Nov 7, 2023 - News

Election to decide fate of $500 million Phoenix bond issue

Illustration of a checkmark that turns into a series of dollar signs.

Illustration: Brendan Lynch/Axios

It's Election Day for the majority of voters in Maricopa County, and if you live in Phoenix, you have a big decision about the city's first bond election in nearly two decades.

The big picture: The $500 million general obligation bond on Phoenix voters' ballots will pay for things like fire stations, upgraded parks, roads improvements and cultural amenities.

  • This is the city's first bond election since 2006.

Why it matters: Bond elections are one of the most significant ways cities can invest in new buildings and infrastructure.

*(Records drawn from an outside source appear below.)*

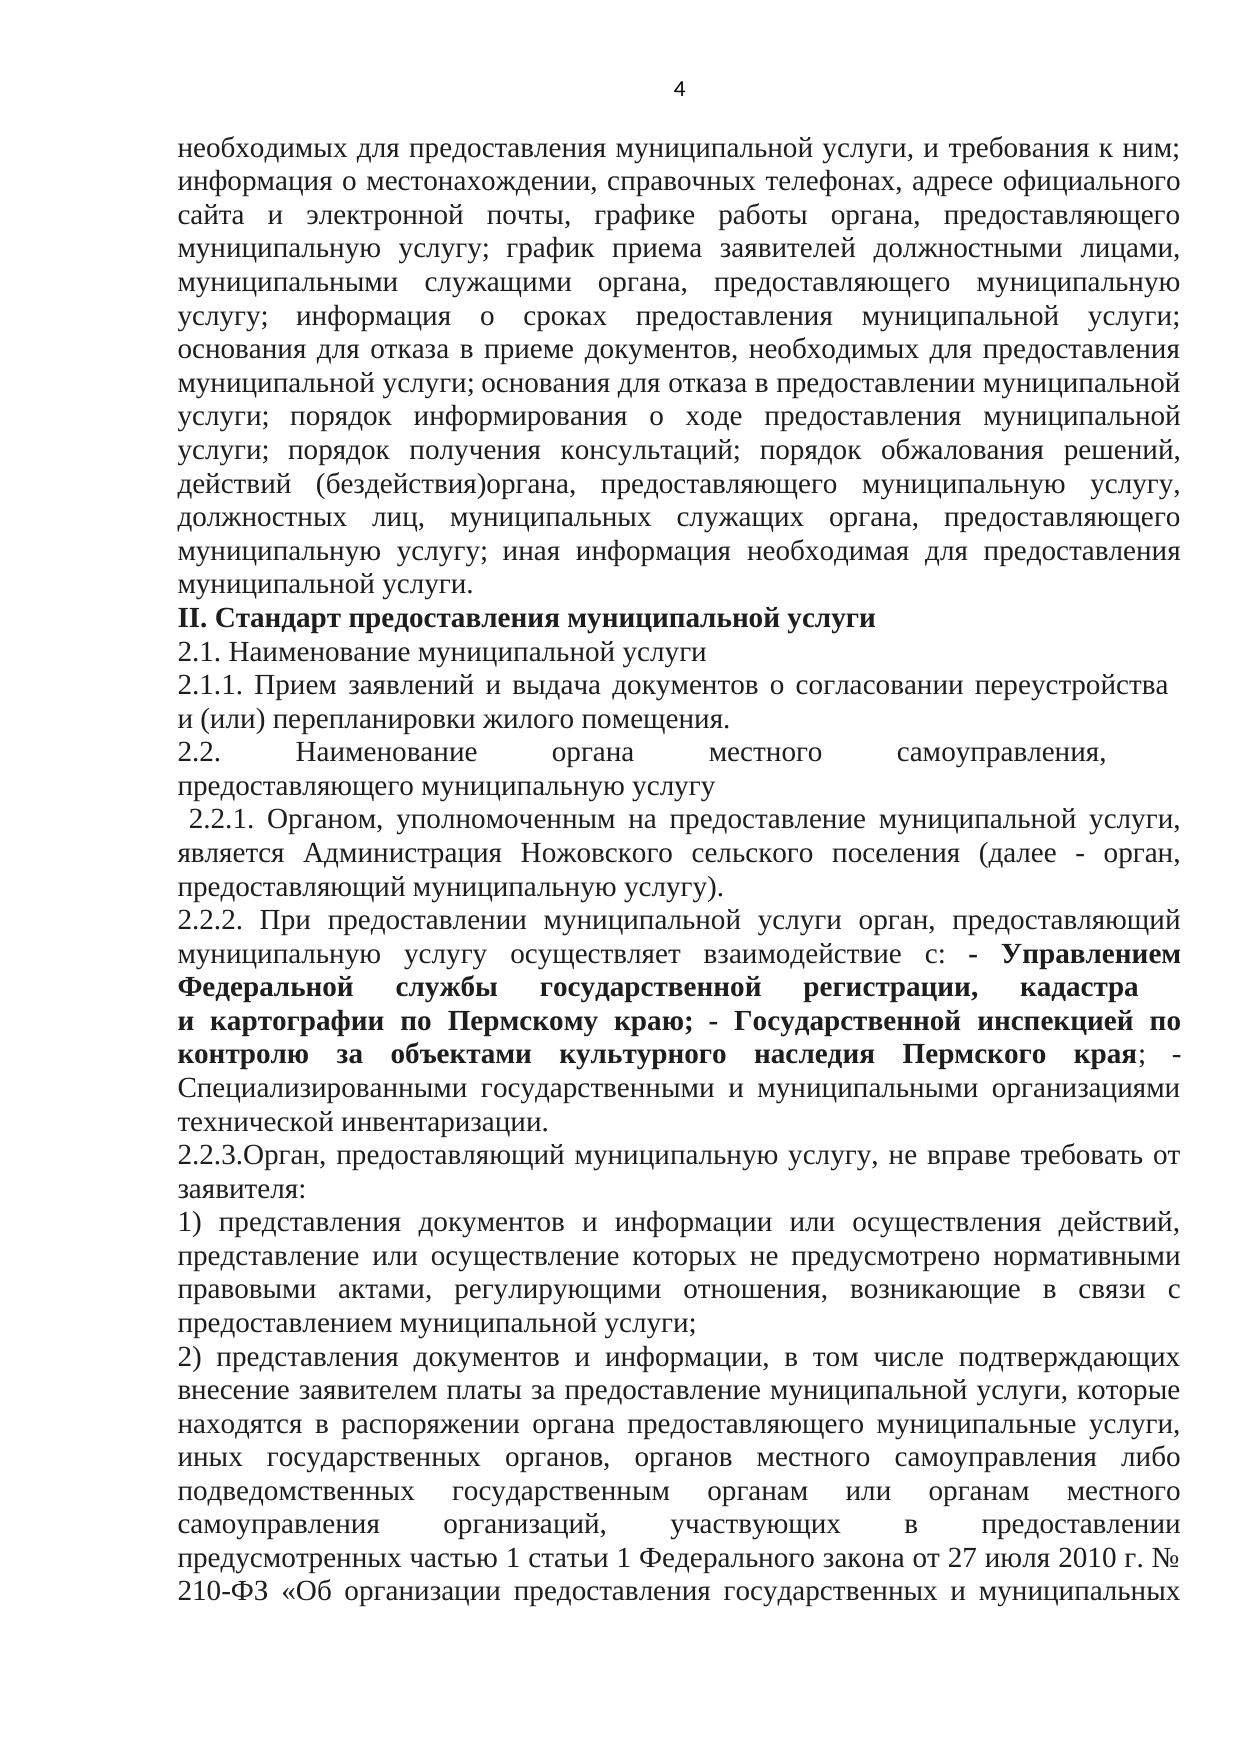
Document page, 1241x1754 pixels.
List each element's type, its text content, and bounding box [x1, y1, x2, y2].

text 2.1. Наименование муниципальной услуги [177, 634, 1181, 667]
text II. Стандарт предоставления муниципальной услуги [177, 600, 1181, 634]
text 2.2.2. При предоставлении муниципальной услуги орган, предоставляющий муниципальную услугу осуществляет взаимодействие с: - Управлением Федеральной службы государственной регистрации, кадастра и картографии по Пермскому краю; - Государственной инспекцией по контролю за объектами культурного наследия Пермского края; - Специализированными государственными и муниципальными организациями технической инвентаризации. [177, 902, 1181, 1137]
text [177, 1339, 1181, 1607]
text 2.2.1. Органом, уполномоченным на предоставление муниципальной услуги, является Администрация Ножовского сельского поселения (далее - орган, предоставляющий муниципальную услугу). [177, 802, 1181, 902]
text 1) представления документов и информации или осуществления действий, представление или осуществление которых не предусмотрено нормативными правовыми актами, регулирующими отношения, возникающие в связи с предоставлением муниципальной услуги; [177, 1204, 1181, 1339]
text 2.2. Наименование органа местного самоуправления, предоставляющего муниципальную услугу [177, 734, 1181, 802]
text 2.2.3.Орган, предоставляющий муниципальную услугу, не вправе требовать от заявителя: [177, 1137, 1181, 1204]
text 2.1.1. Прием заявлений и выдача документов о согласовании переустройства и (или) перепланировки жилого помещения. [177, 667, 1181, 734]
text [177, 130, 1181, 600]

State of play: There are four bond questions on Phoenix voters' ballots:

  • $214 million for fire, police, roadway and pedestrian infrastructure;
  • $108.6 million for "quality of life" improvements like libraries, parks and historic preservation;
  • $114.4 million for economic development, waste reduction, resource management, education, arts and cultural projects;
  • $63 million for affordable housing and senior centers.

Details: The projects already approved by the Phoenix City Council span $132.5 million for public safety, including new fire and police facilities, renovations of preexisting facilities and community assistance programs at two fire stations.

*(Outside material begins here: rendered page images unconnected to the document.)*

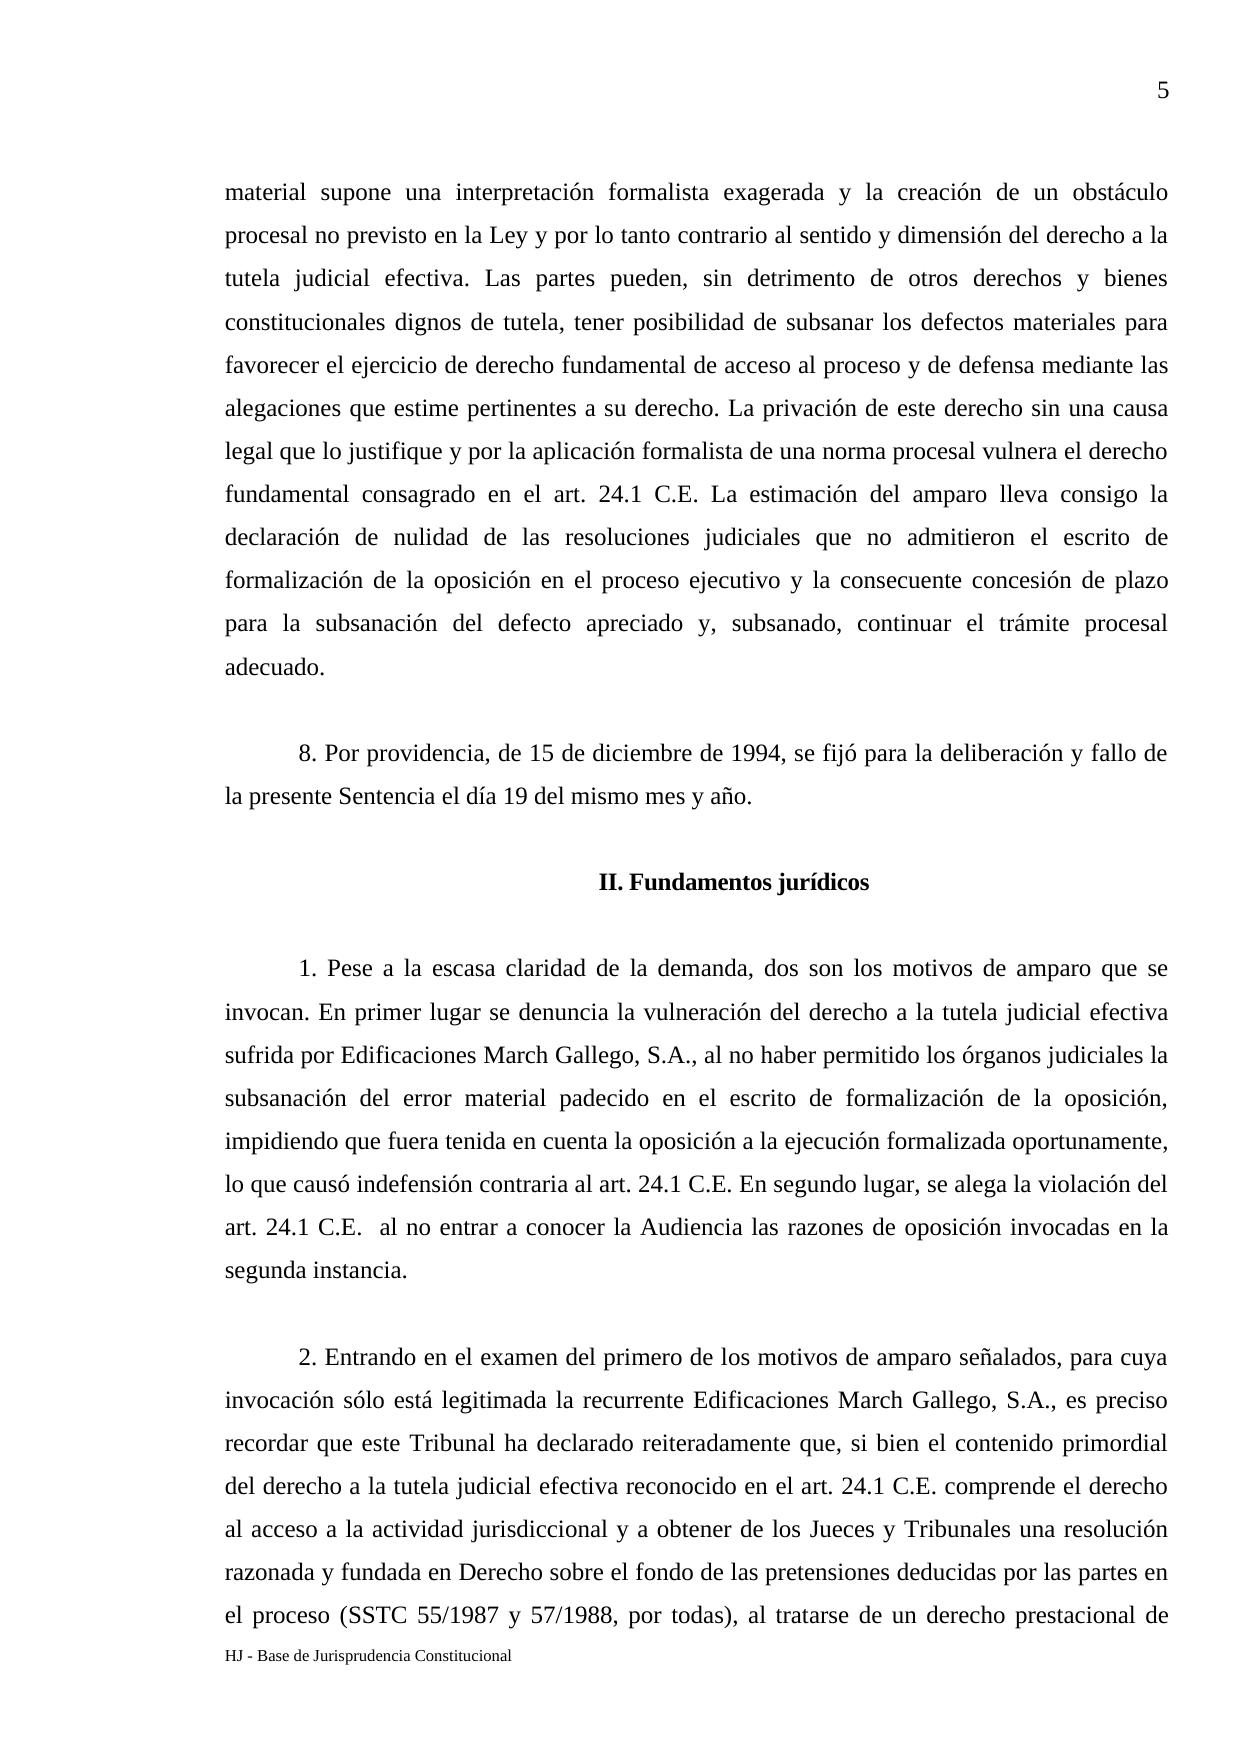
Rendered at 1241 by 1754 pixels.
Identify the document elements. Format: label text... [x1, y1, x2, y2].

text 1. Pese a la escasa claridad de la demanda, dos son los motivos de amparo que se invocan. En primer lugar se denuncia la vulneración del derecho a la tutela judicial efectiva sufrida por Edificaciones March Gallego, S.A., al no haber permitido los órganos judiciales la subsanación del error material padecido en el escrito de formalización de la oposición, impidiendo que fuera tenida en cuenta la oposición a la ejecución formalizada oportunamente, lo que causó indefensión contraria al art. 24.1 C.E. En segundo lugar, se alega la violación del art. 24.1 C.E. al no entrar a conocer la Audiencia las razones de oposición invocadas en la segunda instancia. [224, 953, 1169, 1284]
subtitle II. Fundamentos jurídicos [224, 867, 1169, 896]
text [224, 177, 1169, 680]
text 8. Por providencia, de 15 de diciembre de 1994, se fijó para la deliberación y fallo de la presente Sentencia el día 19 del mismo mes y año. [224, 738, 1169, 810]
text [224, 1342, 1169, 1629]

  • There's $64 million for improvements at parks and other public facilities, including new splash pads and pools at Harmon and Maryvale parks.
  • $33 million would be dedicated to affordable housing preservation.
  • It would cover cultural projects, such as $21.6 million for a Latino Cultural Center and $14 million for a permanent Valley Youth Theatre.

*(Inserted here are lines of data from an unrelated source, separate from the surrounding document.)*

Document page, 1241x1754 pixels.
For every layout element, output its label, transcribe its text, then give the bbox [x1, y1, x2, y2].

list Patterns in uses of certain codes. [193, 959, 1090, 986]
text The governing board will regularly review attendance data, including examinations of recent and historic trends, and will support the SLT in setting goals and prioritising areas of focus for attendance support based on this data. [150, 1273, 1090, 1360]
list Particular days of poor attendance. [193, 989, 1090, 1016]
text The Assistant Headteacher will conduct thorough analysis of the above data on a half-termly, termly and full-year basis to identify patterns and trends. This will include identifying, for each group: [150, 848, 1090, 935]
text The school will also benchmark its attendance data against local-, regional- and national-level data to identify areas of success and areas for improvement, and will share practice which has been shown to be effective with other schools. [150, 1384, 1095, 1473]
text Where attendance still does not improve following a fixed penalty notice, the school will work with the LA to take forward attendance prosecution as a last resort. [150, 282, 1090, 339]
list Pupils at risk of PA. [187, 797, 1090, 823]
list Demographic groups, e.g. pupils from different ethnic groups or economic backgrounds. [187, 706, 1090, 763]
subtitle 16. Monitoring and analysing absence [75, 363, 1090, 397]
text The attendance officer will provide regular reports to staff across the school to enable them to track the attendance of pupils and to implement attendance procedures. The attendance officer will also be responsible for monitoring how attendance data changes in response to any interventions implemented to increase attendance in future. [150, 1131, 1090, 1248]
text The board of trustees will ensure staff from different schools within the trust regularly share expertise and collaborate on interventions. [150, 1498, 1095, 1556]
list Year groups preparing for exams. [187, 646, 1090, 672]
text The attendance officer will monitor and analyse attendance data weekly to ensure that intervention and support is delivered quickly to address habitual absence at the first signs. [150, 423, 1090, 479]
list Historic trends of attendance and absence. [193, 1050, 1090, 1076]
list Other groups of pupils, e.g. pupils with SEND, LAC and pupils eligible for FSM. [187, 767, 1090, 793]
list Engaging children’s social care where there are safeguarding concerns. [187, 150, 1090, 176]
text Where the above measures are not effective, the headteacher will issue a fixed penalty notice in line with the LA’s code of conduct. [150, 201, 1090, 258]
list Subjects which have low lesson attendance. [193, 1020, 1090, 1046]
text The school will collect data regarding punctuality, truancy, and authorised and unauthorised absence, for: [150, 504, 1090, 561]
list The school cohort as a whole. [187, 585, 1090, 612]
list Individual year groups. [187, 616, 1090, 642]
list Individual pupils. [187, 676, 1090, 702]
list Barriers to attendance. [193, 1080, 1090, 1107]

Between the lines: The economic development, arts and culture bond includes $23.5 million for the city to buy land along the Rio Salado in south Phoenix as part of the Rio Reimagined project that would develop a 45-mile stretch of the Salt River.

Zoom out: Several West Valley cities are also asking voters to approve bonds to fund the next decade of infrastructure improvements in their communities.

  • Glendale: Voters will decide whether to approve two bond programs: $82 million for street and intersection improvements and $78 million for public safety projects, like modernizing police and fire stations.
  • Surprise: The city has split its $100 million ask into two questions: one to support transportation projects and the other for public safety facilities.
  • Goodyear: In its first bond election since 2004, the city is asking for $135 million for street and transportation projects, $80 million for public safety facilities and $17 million for parks and recreation.
  • El Mirage: Voters will decide whether to approve $41.5 million for a second fire station, a police station expansion, a new city court facility and an expansion to city hall.

Meanwhile, Litchfield Park voters will decide whether their city should become Arizona's first new charter city in more than 40 years.

Reality check: If you haven't put your ballot in the mail yet, it's too late now, but you can still put it in an official drop box or vote in person at locations across the Valley.